The war in Syria is driving one family from their home every minute, pushing the number of people internally displaced by conflict to a new global high, the UN’s former aid chief said Wednesday.
A total of 8.2 million people were forced to flee their homes by violence last year, nearly half of them in Syria, Jan Egeland told reporters.
The global total of displaced people reached 33.3 million in 2013, including people affected by protracted crises lasting for decades.
“These are people in absolute crisis. They are unprotected. They are often lacking assistance. They are the most vulnerable of humankind,” said Egeland, who now heads the Norwegian Refugee Council.
“It is worse than the bleakest and blackest hours of the 1990s, with the genocides in Bosnia, elsewhere in the Balkans, and in Rwanda and the Congo,” he told reporters.
The figures were revealed in a report by the Geneva-based Internal Displacement Monitoring Centre (IDMC), run by the Norwegian Refugee Council.
Internally displaced people (IDPs) are those who flee their homes but stay in their country, as opposed to those who cross a border and are considered refugees.
While refugees benefit from protection under international law, IDPs are the responsibility of their country’s authorities, which are often unable to help them or outright unwilling.
“In many situations, that is not an effective protection,” said United Nations refugee chief Antonio Guterres.
“This of course is a serious problem in relation to the capacity to protect the rights of people internally displaced,” he added.
It can be near-impossible for aid workers to reach IDPs, who may end up being forced to move on again just as they rebuild their lives, can find it hard to flee abroad to rebuild their lives and often live in poverty.
Each one of the globe’s 33.3 million IDPs has on average been displaced for 17 years.
“What we are witnessing today in our world is a multiplication of conflicts, and at the same time it looks like old conflicts never die,” said Guterres.
– ‘Relentless increase’ –
There are now roughly double the number of IDPs worldwide as refugees.
“Since 2000, there has been a relentless increase in the number of internally displaced, but the last two years have been by far the worst,” said Egeland.
“Syria is the epicentre of violent, forced displacement.”
Around 9,500 people a day — approximately one family every 60 seconds — are being driven from their homes in the conflict-ridden country.
A total of 6.5 million have been displaced since war broke out between Damascus and rebel forces in March 2011 — 3.5 million in 2013 alone — while a further 2.7 million are refugees mainly in neighbouring countries.
After Syria, the two countries with the highest number of people fleeing their homes in 2013 were the Central African Republic and the Democratic Republic of Congo, with nearly a million each.
The IDMC study also showed that Syria and four other countries — Colombia, Nigeria, the Democratic Republic of Congo and Sudan — accounted for two-thirds of the global total.
The Colombia, Congo and Sudan crises have been the most drawn out due to long-running insurgencies or ethnic conflict.

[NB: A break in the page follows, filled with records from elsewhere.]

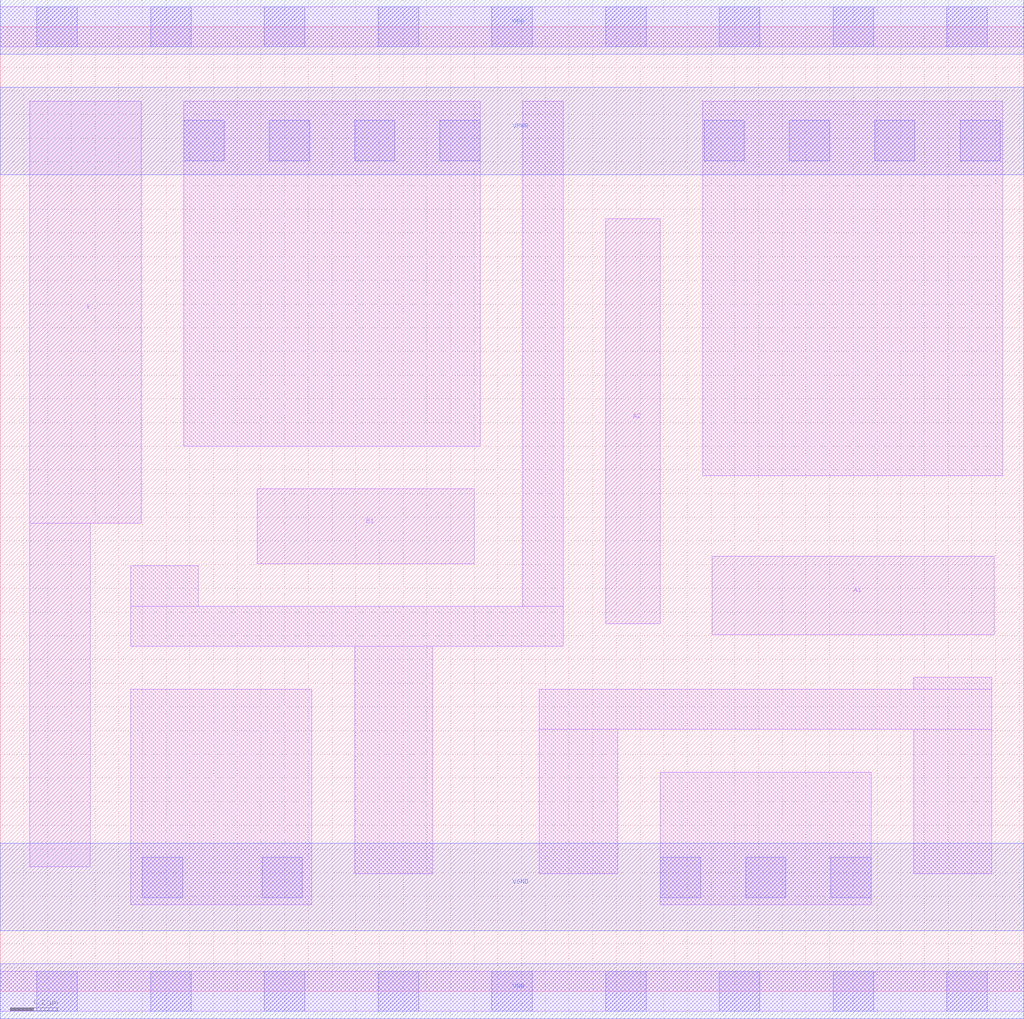
<source format=lef>
# Copyright 2020 The SkyWater PDK Authors
#
# Licensed under the Apache License, Version 2.0 (the "License");
# you may not use this file except in compliance with the License.
# You may obtain a copy of the License at
#
#     https://www.apache.org/licenses/LICENSE-2.0
#
# Unless required by applicable law or agreed to in writing, software
# distributed under the License is distributed on an "AS IS" BASIS,
# WITHOUT WARRANTIES OR CONDITIONS OF ANY KIND, either express or implied.
# See the License for the specific language governing permissions and
# limitations under the License.
#
# SPDX-License-Identifier: Apache-2.0

VERSION 5.5 ;
NAMESCASESENSITIVE ON ;
BUSBITCHARS "[]" ;
DIVIDERCHAR "/" ;
SITE unithvdbl
    SYMMETRY y  ;
    CLASS CORE  ;
    SIZE  0.480 BY 8.140 ;
END unithvdbl
MACRO sky130_fd_sc_hvl__o21a_1
  CLASS CORE ;
  SOURCE USER ;
  ORIGIN  0.000000  0.000000 ;
  SIZE  4.320000 BY  4.070000 ;
  SYMMETRY X Y ;
  SITE unithv ;
  PIN A1
    ANTENNAGATEAREA  1.125000 ;
    DIRECTION INPUT ;
    USE SIGNAL ;
    PORT
      LAYER li1 ;
        RECT 3.005000 1.505000 4.195000 1.835000 ;
    END
  END A1
  PIN A2
    ANTENNAGATEAREA  1.125000 ;
    DIRECTION INPUT ;
    USE SIGNAL ;
    PORT
      LAYER li1 ;
        RECT 2.555000 1.550000 2.785000 3.260000 ;
    END
  END A2
  PIN B1
    ANTENNAGATEAREA  1.125000 ;
    DIRECTION INPUT ;
    USE SIGNAL ;
    PORT
      LAYER li1 ;
        RECT 1.085000 1.805000 2.000000 2.120000 ;
    END
  END B1
  PIN X
    ANTENNADIFFAREA  0.626250 ;
    DIRECTION OUTPUT ;
    USE SIGNAL ;
    PORT
      LAYER li1 ;
        RECT 0.125000 0.525000 0.380000 1.975000 ;
        RECT 0.125000 1.975000 0.595000 3.755000 ;
    END
  END X
  PIN VGND
    DIRECTION INOUT ;
    USE GROUND ;
    PORT
      LAYER met1 ;
        RECT 0.000000 0.255000 4.320000 0.625000 ;
    END
  END VGND
  PIN VNB
    DIRECTION INOUT ;
    USE GROUND ;
    PORT
      LAYER met1 ;
        RECT 0.000000 -0.115000 4.320000 0.115000 ;
    END
  END VNB
  PIN VPB
    DIRECTION INOUT ;
    USE POWER ;
    PORT
      LAYER met1 ;
        RECT 0.000000 3.955000 4.320000 4.185000 ;
    END
  END VPB
  PIN VPWR
    DIRECTION INOUT ;
    USE POWER ;
    PORT
      LAYER met1 ;
        RECT 0.000000 3.445000 4.320000 3.815000 ;
    END
  END VPWR
  OBS
    LAYER li1 ;
      RECT 0.000000 -0.085000 4.320000 0.085000 ;
      RECT 0.000000  3.985000 4.320000 4.155000 ;
      RECT 0.550000  0.365000 1.315000 1.275000 ;
      RECT 0.550000  1.455000 2.375000 1.625000 ;
      RECT 0.550000  1.625000 0.835000 1.795000 ;
      RECT 0.775000  2.300000 2.025000 3.755000 ;
      RECT 1.495000  0.495000 1.825000 1.455000 ;
      RECT 2.205000  1.625000 2.375000 3.755000 ;
      RECT 2.275000  0.495000 2.605000 1.105000 ;
      RECT 2.275000  1.105000 4.185000 1.275000 ;
      RECT 2.785000  0.365000 3.675000 0.925000 ;
      RECT 2.965000  2.175000 4.230000 3.755000 ;
      RECT 3.855000  0.495000 4.185000 1.105000 ;
      RECT 3.855000  1.275000 4.185000 1.325000 ;
    LAYER mcon ;
      RECT 0.155000 -0.085000 0.325000 0.085000 ;
      RECT 0.155000 -0.085000 0.325000 0.085000 ;
      RECT 0.155000  3.985000 0.325000 4.155000 ;
      RECT 0.155000  3.985000 0.325000 4.155000 ;
      RECT 0.600000  0.395000 0.770000 0.565000 ;
      RECT 0.635000 -0.085000 0.805000 0.085000 ;
      RECT 0.635000 -0.085000 0.805000 0.085000 ;
      RECT 0.635000  3.985000 0.805000 4.155000 ;
      RECT 0.635000  3.985000 0.805000 4.155000 ;
      RECT 0.775000  3.505000 0.945000 3.675000 ;
      RECT 1.105000  0.395000 1.275000 0.565000 ;
      RECT 1.115000 -0.085000 1.285000 0.085000 ;
      RECT 1.115000 -0.085000 1.285000 0.085000 ;
      RECT 1.115000  3.985000 1.285000 4.155000 ;
      RECT 1.115000  3.985000 1.285000 4.155000 ;
      RECT 1.135000  3.505000 1.305000 3.675000 ;
      RECT 1.495000  3.505000 1.665000 3.675000 ;
      RECT 1.595000 -0.085000 1.765000 0.085000 ;
      RECT 1.595000 -0.085000 1.765000 0.085000 ;
      RECT 1.595000  3.985000 1.765000 4.155000 ;
      RECT 1.595000  3.985000 1.765000 4.155000 ;
      RECT 1.855000  3.505000 2.025000 3.675000 ;
      RECT 2.075000 -0.085000 2.245000 0.085000 ;
      RECT 2.075000 -0.085000 2.245000 0.085000 ;
      RECT 2.075000  3.985000 2.245000 4.155000 ;
      RECT 2.075000  3.985000 2.245000 4.155000 ;
      RECT 2.555000 -0.085000 2.725000 0.085000 ;
      RECT 2.555000 -0.085000 2.725000 0.085000 ;
      RECT 2.555000  3.985000 2.725000 4.155000 ;
      RECT 2.555000  3.985000 2.725000 4.155000 ;
      RECT 2.785000  0.395000 2.955000 0.565000 ;
      RECT 2.970000  3.505000 3.140000 3.675000 ;
      RECT 3.035000 -0.085000 3.205000 0.085000 ;
      RECT 3.035000 -0.085000 3.205000 0.085000 ;
      RECT 3.035000  3.985000 3.205000 4.155000 ;
      RECT 3.035000  3.985000 3.205000 4.155000 ;
      RECT 3.145000  0.395000 3.315000 0.565000 ;
      RECT 3.330000  3.505000 3.500000 3.675000 ;
      RECT 3.505000  0.395000 3.675000 0.565000 ;
      RECT 3.515000 -0.085000 3.685000 0.085000 ;
      RECT 3.515000 -0.085000 3.685000 0.085000 ;
      RECT 3.515000  3.985000 3.685000 4.155000 ;
      RECT 3.515000  3.985000 3.685000 4.155000 ;
      RECT 3.690000  3.505000 3.860000 3.675000 ;
      RECT 3.995000 -0.085000 4.165000 0.085000 ;
      RECT 3.995000 -0.085000 4.165000 0.085000 ;
      RECT 3.995000  3.985000 4.165000 4.155000 ;
      RECT 3.995000  3.985000 4.165000 4.155000 ;
      RECT 4.050000  3.505000 4.220000 3.675000 ;
  END
END sky130_fd_sc_hvl__o21a_1

</source>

Their IDP totals were 5.7 million, 2.9 million and 2.4 million respectively.
Egeland said the 3.3 million people displaced in Nigeria was particularly shocking.
Last year alone, 300,000 Nigerians were forced to flee by the conflict with Islamist militants Boko Haram and a further 170,000 by communal strife.
While the IDMC study focused on 2013, Egeland noted that the South Sudan conflict, which erupted in December, has so far displaced a million people.